Columbo
Artikel vom 14.01.2012 | Heimkino->Serien

COLUMBO



Eine Frage hätte ich da noch ...


Es ist beinahe schon mehr als traurig, in welch grausamer Härte die Realität der Fiktion überlegen ist. Peter Falk nämlich wurde über achtzig, war stark an Alzheimer erkrankt, wurde entmündigt und starb leider am 23. Juni 2011 in Beverly Hills.
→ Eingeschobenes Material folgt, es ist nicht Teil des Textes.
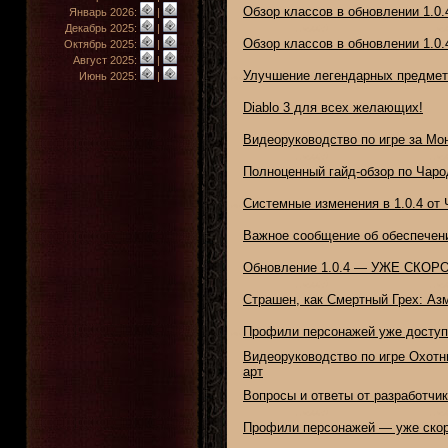
Обзор классов в обновлении 1.0.
Январь 2026:
|
Декабрь 2025:
|
Обзор классов в обновлении 1.0.
Октябрь 2025:
|
Август 2025:
|
Улучшение легендарных предмет
Июнь 2025:
|
Diablo 3 для всех желающих!
Видеоруководство по игре за Мо
Полноценный гайд-обзор по Чаро
Системные изменения в 1.0.4 от 
Важное сообщение об обеспечени
Обновление 1.0.4 — УЖЕ СКОРО
Страшен, как Смертный Грех: Аз
Профили персонажей уже доступн
Видеоруководство по игре Охотн
арт
Вопросы и ответы от разработчико
Профили персонажей — уже скор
Für immer vorbei sind die Zeiten des Inspektor (aber nur in der deutschen Version, im Original war er Lieutenant) Columbo, der mit zerzaustem Haar, schmuddeligem Trenchcoat und zerbeulter Schrottlaube vorfuhr und reihenweise die Pläne der gerissensten Mörder auseinander nahm, ohne dabei etwas anderes in der Hinterhand zu haben als etwas Geduld und die Gabe des logischen Denkens.

Mediafacts
Originaltitel: Columbo
Produktionsjahre: 1968 bis 1978 und von 1989 bis 2003
Episoden: 69 in 10 Staffeln
Genre: Krimi
Hauptdarsteller: Peter Falk
Columbo folgerte gar in derartiger Kreativität, dass man es dem Zuschauer in den meisten Fällen zumuten konnte, die Identität des Mörders bereits zu Beginn der Folge preiszugeben. Man stelle sich nur einen "Tatort" mit dieser Vorrausetzung vor und ahnt unmittelbar, was für ein besonderes Charisma den Inspektor umgab. Nie wohl wird man die erste Folge der Serie vergessen, bei der man sich mehr die Frage stellte, warum bloß der Obdachlose von nebenan jetzt die Ermittlungen übernahm, als dass man sich darauf konzentrieren konnte, in welch amüsierender Gemächlichkeit er dem Plan des Täters auf die Schliche kam. Und dabei machte der Inspektor nie einen großen Wind um sich selbst und seine Kunst. Sein Hund hieß bloß "Hund", seine Frau zeigte er nicht einmal her obwohl sie in fast jeder Episode erwähnt wurde - und dass sich hinter den verkniffenen Augen das Genie eines Polizeischnüfflers verbarg, sollten auch die intellektuell fähigsten seiner Gegenspieler immer erst ganz zum Schluss - nämlich in Handschellen - begreifen. Wie Schuppen fiel es ihnen dann von den Augen, dass sie von einem Meister seines Fachs erledigt und hinter Schloss und Riegel gebracht worden waren und nicht sie mit ihm, sondern er mit ihnen ein Spiel getrieben hatte.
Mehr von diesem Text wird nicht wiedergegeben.